Op-Ed: Super Bowl Ad Sends Wrong Message About Prescribing Opioids
With opioid overdoses the chief cause of accidental death in New Jersey, the media can’t make these drugs an acceptable part of life
This week, the White House rightly criticized an ad, which aired during the Super Bowl, designed to promote a drug to treat opioid-induced constipation. White House Chief of Staff Denis McDonough and other officials blasted the ad, saying that the pharmaceutical companies should be running ads combating addiction, not fueling it. The danger of these kind of ads is that they normalize the use of opioid-based prescription painkillers, the overprescribing of which is the main driver fueling the epidemic of addiction to opiate-based painkillers and heroin
Nearly 29,000 people died of overdoses from opioids in 2014, according to the Centers for Disease Control and Prevention (CDC). It is the No. 1 source of accidental death in the United States and in New Jersey. Yet the airing of ads, such as the Super Bowl ad, highlights the fact that even though some strides have been made, the fundamental change in prescribing practice needed to curb this epidemic has yet to take hold.
As a recently released Johns Hopkins University School of Public Health Report on the Opiate Epidemic, which strongly recommends tightening up prescribing practices, notes, “Doctors often prescribe pain medications in quantities and for conditions that are excessive, and in many cases, beyond the evidence base.” And 85 percent of doctors themselves say that opiate-based pain medications are over-prescribed.
Recognizing this fact, CDC draft guidelines recommend that “before starting and periodically during opioid therapy, providers should discuss with patients known risks and realistic benefits of opioid therapy and patient and provider responsibilities for managing therapy.” We are pleased that these draft guidelines, a product of top doctors and addiction experts, are likely to be published soon and so far the CDC is resisting efforts to water them down.

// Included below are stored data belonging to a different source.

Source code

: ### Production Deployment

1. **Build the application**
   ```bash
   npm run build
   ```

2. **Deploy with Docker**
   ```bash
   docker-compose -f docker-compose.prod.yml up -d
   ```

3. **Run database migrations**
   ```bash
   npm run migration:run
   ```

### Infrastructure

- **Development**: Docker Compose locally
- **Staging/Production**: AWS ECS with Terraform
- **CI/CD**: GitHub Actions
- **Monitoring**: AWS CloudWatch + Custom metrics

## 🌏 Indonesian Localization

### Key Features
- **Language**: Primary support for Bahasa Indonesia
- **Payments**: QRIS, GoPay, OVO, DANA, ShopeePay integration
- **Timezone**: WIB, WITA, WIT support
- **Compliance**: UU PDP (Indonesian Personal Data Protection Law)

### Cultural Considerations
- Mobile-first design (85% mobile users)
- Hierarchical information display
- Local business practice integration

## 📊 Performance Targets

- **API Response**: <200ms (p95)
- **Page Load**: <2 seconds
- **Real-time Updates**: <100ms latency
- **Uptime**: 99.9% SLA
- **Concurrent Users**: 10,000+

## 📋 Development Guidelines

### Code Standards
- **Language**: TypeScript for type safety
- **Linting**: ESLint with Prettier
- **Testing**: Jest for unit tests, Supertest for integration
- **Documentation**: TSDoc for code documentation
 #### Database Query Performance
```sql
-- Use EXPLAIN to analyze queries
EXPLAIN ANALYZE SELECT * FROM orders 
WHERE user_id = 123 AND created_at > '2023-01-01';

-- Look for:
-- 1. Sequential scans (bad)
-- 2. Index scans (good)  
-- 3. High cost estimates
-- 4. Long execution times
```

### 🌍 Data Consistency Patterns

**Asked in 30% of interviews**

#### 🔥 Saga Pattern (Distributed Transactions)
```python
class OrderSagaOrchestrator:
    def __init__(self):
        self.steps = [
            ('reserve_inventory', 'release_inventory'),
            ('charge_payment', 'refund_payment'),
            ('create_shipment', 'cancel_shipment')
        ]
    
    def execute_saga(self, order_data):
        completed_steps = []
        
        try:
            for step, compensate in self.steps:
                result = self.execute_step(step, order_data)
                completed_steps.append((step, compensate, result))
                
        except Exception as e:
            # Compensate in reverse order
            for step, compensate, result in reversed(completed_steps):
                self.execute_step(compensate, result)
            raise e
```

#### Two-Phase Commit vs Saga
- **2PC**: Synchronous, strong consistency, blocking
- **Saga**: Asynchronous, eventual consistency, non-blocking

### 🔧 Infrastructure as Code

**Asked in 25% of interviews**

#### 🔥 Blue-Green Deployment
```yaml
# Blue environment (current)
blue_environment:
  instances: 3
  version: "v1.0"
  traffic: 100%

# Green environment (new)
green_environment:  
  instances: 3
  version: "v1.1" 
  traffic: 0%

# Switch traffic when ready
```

Still, given the epidemic, simply issuing guidelines does not go far enough. That is why, as a new state legislative session begins, we will continue to push hard for legislation that reflects this recommendation of top medical experts and requires doctors to discuss the risks of addiction with patients. We will begin by urging the state Legislature to adopt a law that provides parents with the critical information needed to make an informed decision about whether their teenager should be prescribed an opiate-based painkiller, by requiring that physicians and other prescribers discuss the potential risks of dependency before writing a prescription as well as, where appropriate, discuss potential alternative treatments. When parents make a decision to go forward with an opiate prescription, this essential parent education provides the added benefit of alerting them to be on the lookout for any signs of dependence developing.
A more expansive version of this legislation, put forward by Senator Loretta Weinberg (D-Bergen) and Senator Joe Vitale (D-Middlesex), which requires a conversation with adult patients as well, passed the state Senate overwhelmingly at the end of 2014. Yet it failed to receive even a hearing in the state Assembly before the end of the recently concluded session.
As the epidemic proceeds apace, we urge the New Jersey Legislature to act on this and other prevention initiatives. Delay, unfortunately, means more ruined lives and avoidable deaths.